Saya tidak setuju dengan pernyataan bahwa System Three: focus on Internal & Present dan System Four: focus on External & Future, karena kelima sistem tersebut menerima input informasi dari, dan memberikan output informasi kepada internal dan eksternal. Perlu disadari bahwa pengembangan sistem seringkali lebih focus on Internal & Present dan kurang focus on External & Future, dan perlu juga diakui Internal & Present lebih mudah dibanding External & Future.

Kalau bisa disebut ‘produk’, System Four menghasilkan output sebagai berikut:
  1. Immediate intelligence; biasanya tersedia 24 jam, bersifat open source, no analysis, alert basis/daily briefing.
  2. Continuing intelligence; suatu analisa regular yang tedokumentasi dalam suatu database penampungan informasi.
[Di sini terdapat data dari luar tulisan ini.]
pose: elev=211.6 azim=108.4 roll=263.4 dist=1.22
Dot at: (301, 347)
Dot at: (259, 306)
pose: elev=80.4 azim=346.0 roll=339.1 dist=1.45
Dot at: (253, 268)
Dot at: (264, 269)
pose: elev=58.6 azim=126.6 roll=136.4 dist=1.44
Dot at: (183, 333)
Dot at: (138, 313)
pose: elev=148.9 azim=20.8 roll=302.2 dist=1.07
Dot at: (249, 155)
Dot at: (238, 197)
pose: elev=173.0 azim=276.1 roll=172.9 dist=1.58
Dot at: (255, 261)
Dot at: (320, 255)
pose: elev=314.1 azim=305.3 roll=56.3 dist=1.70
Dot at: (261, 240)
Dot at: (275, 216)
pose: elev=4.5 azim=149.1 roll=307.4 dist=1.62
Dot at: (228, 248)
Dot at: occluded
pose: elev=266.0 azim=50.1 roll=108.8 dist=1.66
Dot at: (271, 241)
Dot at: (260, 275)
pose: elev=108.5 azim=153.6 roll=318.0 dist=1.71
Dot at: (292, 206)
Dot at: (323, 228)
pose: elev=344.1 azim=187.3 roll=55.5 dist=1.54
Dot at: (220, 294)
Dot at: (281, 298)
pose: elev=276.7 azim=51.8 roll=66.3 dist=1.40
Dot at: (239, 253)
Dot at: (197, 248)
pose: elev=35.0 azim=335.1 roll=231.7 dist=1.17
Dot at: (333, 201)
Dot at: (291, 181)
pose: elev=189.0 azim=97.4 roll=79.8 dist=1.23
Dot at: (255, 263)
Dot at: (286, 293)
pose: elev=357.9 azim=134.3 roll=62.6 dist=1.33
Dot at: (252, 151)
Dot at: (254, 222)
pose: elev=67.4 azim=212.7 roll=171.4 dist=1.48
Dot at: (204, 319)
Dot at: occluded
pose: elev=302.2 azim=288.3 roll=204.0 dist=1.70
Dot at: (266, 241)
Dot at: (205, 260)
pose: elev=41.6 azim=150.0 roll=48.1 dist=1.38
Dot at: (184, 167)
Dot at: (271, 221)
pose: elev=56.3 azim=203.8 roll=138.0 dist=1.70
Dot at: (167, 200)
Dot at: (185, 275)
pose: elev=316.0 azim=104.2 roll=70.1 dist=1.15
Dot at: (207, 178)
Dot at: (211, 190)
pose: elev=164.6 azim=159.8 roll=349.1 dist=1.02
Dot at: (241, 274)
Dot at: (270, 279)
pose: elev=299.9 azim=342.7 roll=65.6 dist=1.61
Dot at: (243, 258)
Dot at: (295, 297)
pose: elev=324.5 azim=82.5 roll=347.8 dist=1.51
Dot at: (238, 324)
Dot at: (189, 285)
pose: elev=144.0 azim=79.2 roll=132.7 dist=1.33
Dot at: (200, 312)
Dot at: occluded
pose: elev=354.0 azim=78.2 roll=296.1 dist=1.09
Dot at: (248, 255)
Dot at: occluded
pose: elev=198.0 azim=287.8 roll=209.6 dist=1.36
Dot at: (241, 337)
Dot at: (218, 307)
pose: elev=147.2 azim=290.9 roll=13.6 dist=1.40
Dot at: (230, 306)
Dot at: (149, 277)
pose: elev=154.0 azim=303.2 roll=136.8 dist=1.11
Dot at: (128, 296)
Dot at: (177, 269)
Produk ini memerlukan monitoring secara konsisten terhadap internal, eksternal, tren, anomali dll yang berpengaruh terhadap survivability organisasi.
  3. Technical Intelligence; biasanya organisasi mendekatkan diri pada lembaga-lembaga riset untuk terus dapat up-to-date terhadap perkembangan teknologi.
  4. Analytical Intelligence; perlu dikembangkan indikator2 yang lengkap. Isinya adalah environment scanning (sektor, peraturan, politik, sosial). Sinyalemen dari lingkungan yang muncul kemudian diperiksa terhadap indikator yang sebelumnya dikembangkan. Untuk menghasilkan produk ini, perusahaan harus mengembangkan absortive capacity, yaitu kemampuan organisasi untuk mengetahui value dari informasi, mencerna-nya dan mengaplikasikan bagi perusahaan. Tidak kalah penting sebagai bagian dari produk ini adalah scenario planning.
  5. Internal Intelligence Consulting; memasukkan analyst dalam tim proyek sehingga ia mampu memberikan input intelligence tepat waktu dan tepat guna.
  6. Activated Intelligence; dilakukan atas permintaan client (internal) dan dibuat khusus untuk permintaan tersebut. Seringkali dibutuhkan ketika negosiasi/kerjasama/perjanjian sedang dilakukan.
  7. Counter intelligence; mencakup aktifitas yang dilakukan untuk melindungi perusahaan agar damage bisa diminimalisir. Sebaiknya hal ini dilakukan atas output System Five. Walaupun sulit dikendalikan, sebelum produk ini di-distribusikan, harus dipikirkan matang-matang efek pantulnya (ricochet effect) agar tidak disesali kemudian.
System Four yang berkualitas dapat membedakan input informasi, dis-informasi (hasil counter intelligence) dan noise. Agar Produk intelligence berkualitas, inputnya harus bersih dari dis-informasi dan noise. Membersihkan input dari dis-informasi dan noise membutuhkan tenaga dan waktu, hal ini tidak perlu dipandang sebagai suatu biaya.

Walupun kita sadar bahwa External & Future intelligence adalah komponen yang substansial terhadap strategi perusahaan; menyakinkan organisasi agar ia mau memandang hal ini sebagai fungsi yang harus dijalankan, tidaklah mudah. Ini suatu permasalahan budaya organisasi, yang sering terlewat dalam Risk Assessment. Adapun perlu disadari potensi insentif intelektual yang didapat individu-individu organisasi apabila ia menjalankannya. Karena bukan biaya, investasi terbesarnya adalah kesabaran dan ketekunan.

 ‘The race for survival in this world is not to the strongest but to the most adaptive’.